Surgical approaches to the thoracic, lumbar, and lumbosacral spine


What are the various posterior surgical approaches to the thoracic and lumbar spine?

  • A.

    Thoracic

    • Midline posterior thoracic approach

    • Posterolateral thoracic approaches

      • Transpedicular

      • Costotransversectomy

      • Lateral extracavitary

  • B.

    Lumbar

    • Midline posterior lumbar approach

    • Paraspinal lumbar approach

  • C.

    Specific surgical approaches for lumbar interbody fusion

    • Posterior lumbar interbody approach

    • Transforaminal lumbar interbody approach

What are some advantages and disadvantages of posterior approaches to access the thoracic and lumbar spine?

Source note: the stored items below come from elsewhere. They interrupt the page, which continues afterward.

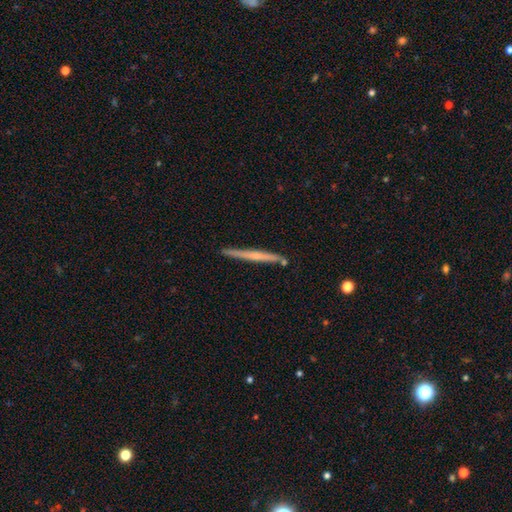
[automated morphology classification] smooth_or_featured: featured or disk (p=0.57) [alt: smooth p=0.38]
disk_edge_on: yes (p=0.98) [alt: no p=0.02]
edge_on_bulge: none (p=0.58) [alt: rounded p=0.35]
merging: none (p=0.88) [alt: minor disturbance p=0.08]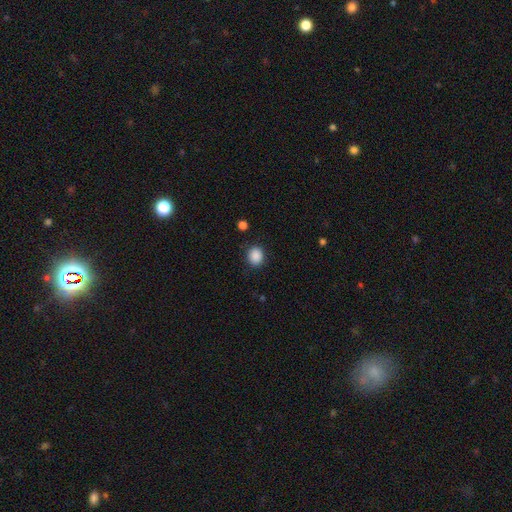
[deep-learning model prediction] smooth-or-featured: smooth: 88% | star or artifact: 9% | featured or disk: 3%
  how-rounded: round: 72% | in between: 27% | cigar-shaped: 1%
  merging: none: 87% | minor disturbance: 9% | major disturbance: 3% | merger: 1%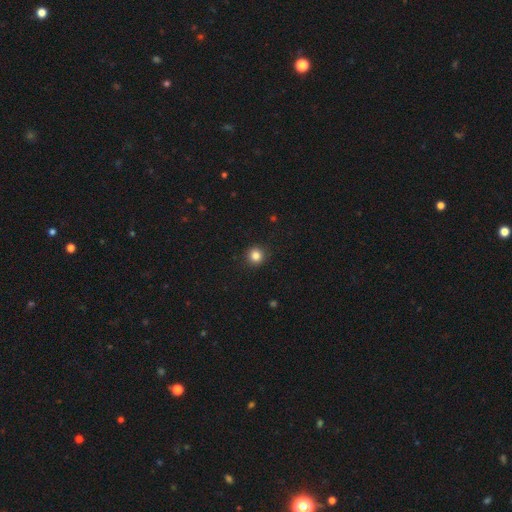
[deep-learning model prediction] A smooth galaxy with no disk features (84%) that is round (93%). Merging: none (92%).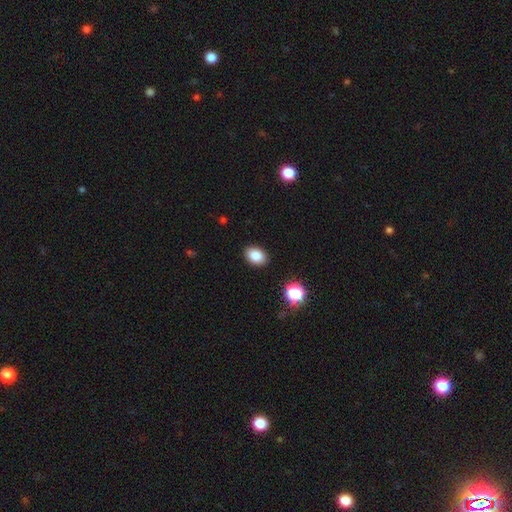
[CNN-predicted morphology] smooth 85%, star or artifact 10%, featured or disk 5%. Down the decision tree: how rounded — in between (77%); merging — none (89%).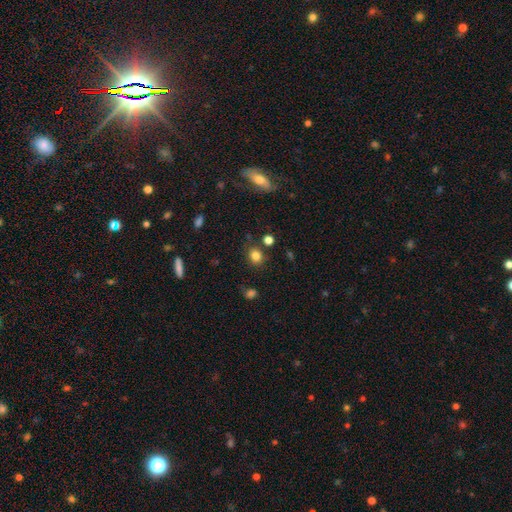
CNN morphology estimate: The model was most divided on "how rounded": round: 72%, in between: 27%, cigar-shaped: 1%. More confident: smooth or featured — smooth (81%); merging — none (80%).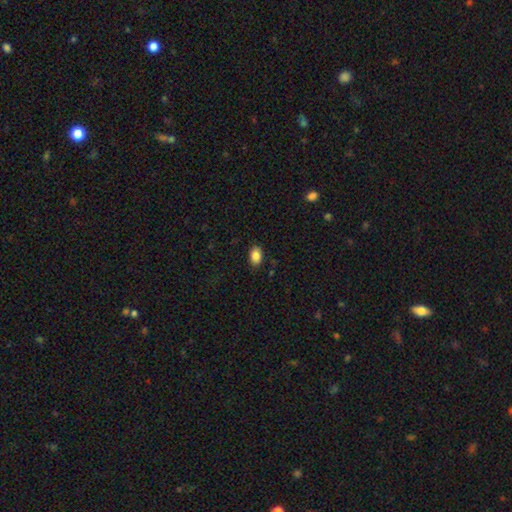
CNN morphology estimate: This appears to be a smooth galaxy with no disk features (87%) that is in between round and cigar-shaped (85%). Merging: none (86%).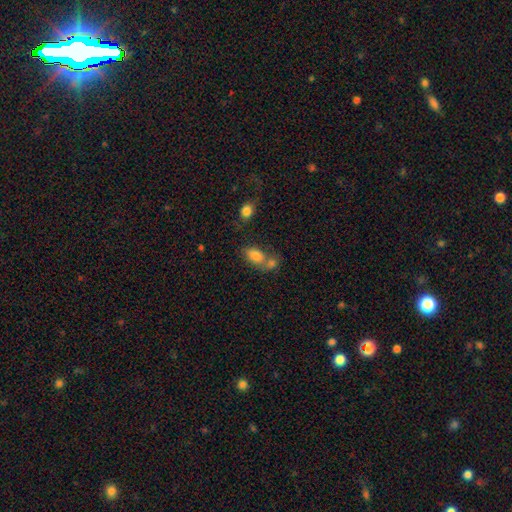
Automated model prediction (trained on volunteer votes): smooth 81%, featured or disk 10%, star or artifact 9%. Down the decision tree: how rounded — in between (86%); merging — merger (45%).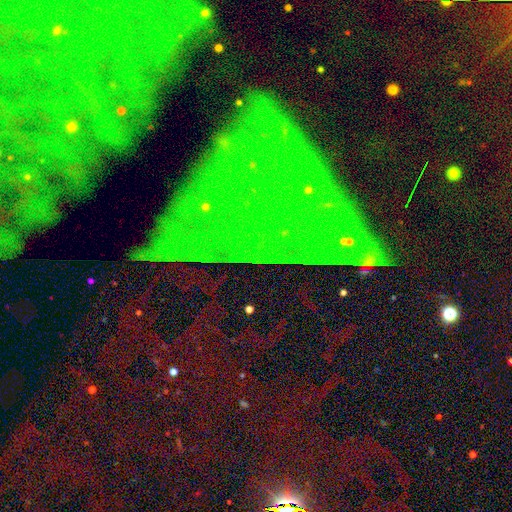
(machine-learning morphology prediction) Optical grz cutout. It shows a star or artifact, not a galaxy (83%).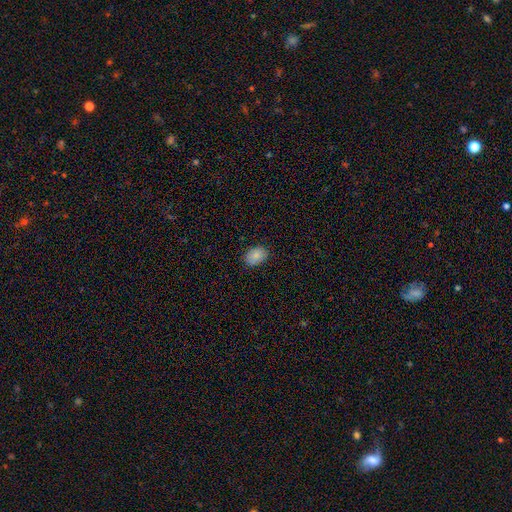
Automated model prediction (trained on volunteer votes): This is clearly a smooth galaxy (86%). How rounded: likely in between (79%). Merging: clearly none (86%).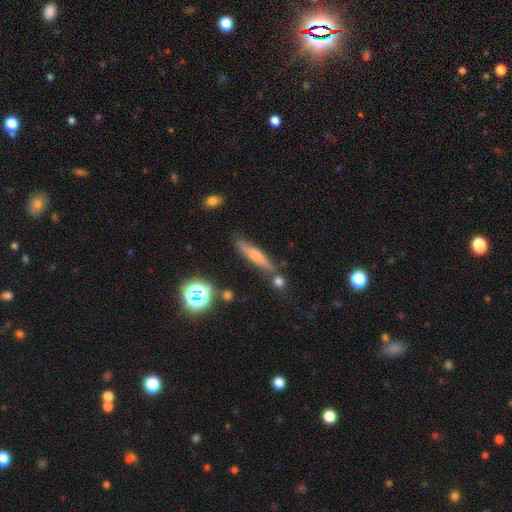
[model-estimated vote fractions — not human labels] Q: Smooth or featured?
A: smooth (57%); runner-up: featured or disk (29%)
Q: How rounded?
A: cigar-shaped (84%); runner-up: in between (12%)
Q: Merging?
A: none (71%); runner-up: minor disturbance (15%)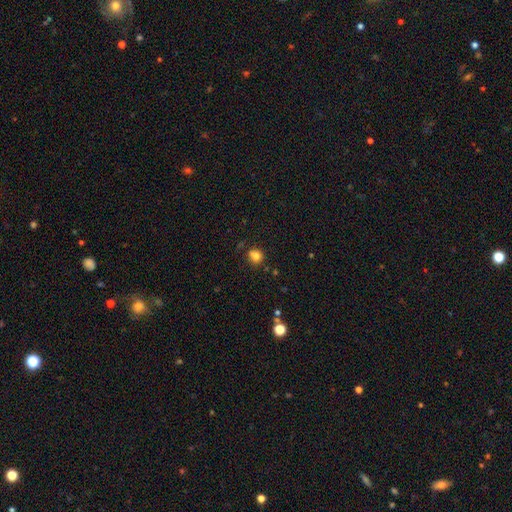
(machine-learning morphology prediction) Smooth or featured? Predicted: smooth (p=0.79). How rounded? Predicted: round (p=0.81). Merging? Predicted: none (p=0.69).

Posterior surgical approaches are the most common surgical approaches used by spine surgeons due to their extensile nature, which enables surgical exposure from T1 to the sacrum and ilium. Advantages of posterior surgical approaches include direct visualization of posterior spinal structures including spinous processes, laminae, pars interarticularis, facet joints, and transverse processes, as well as the ability to simultaneously access anterior spinal column structures through a single surgical incision. Disadvantages of a posterior approach include muscle injury, blood loss, and surgical site pain.

Describe the options for patient positioning when posterior surgical approaches to the thoracic and lumbar spinal regions are performed.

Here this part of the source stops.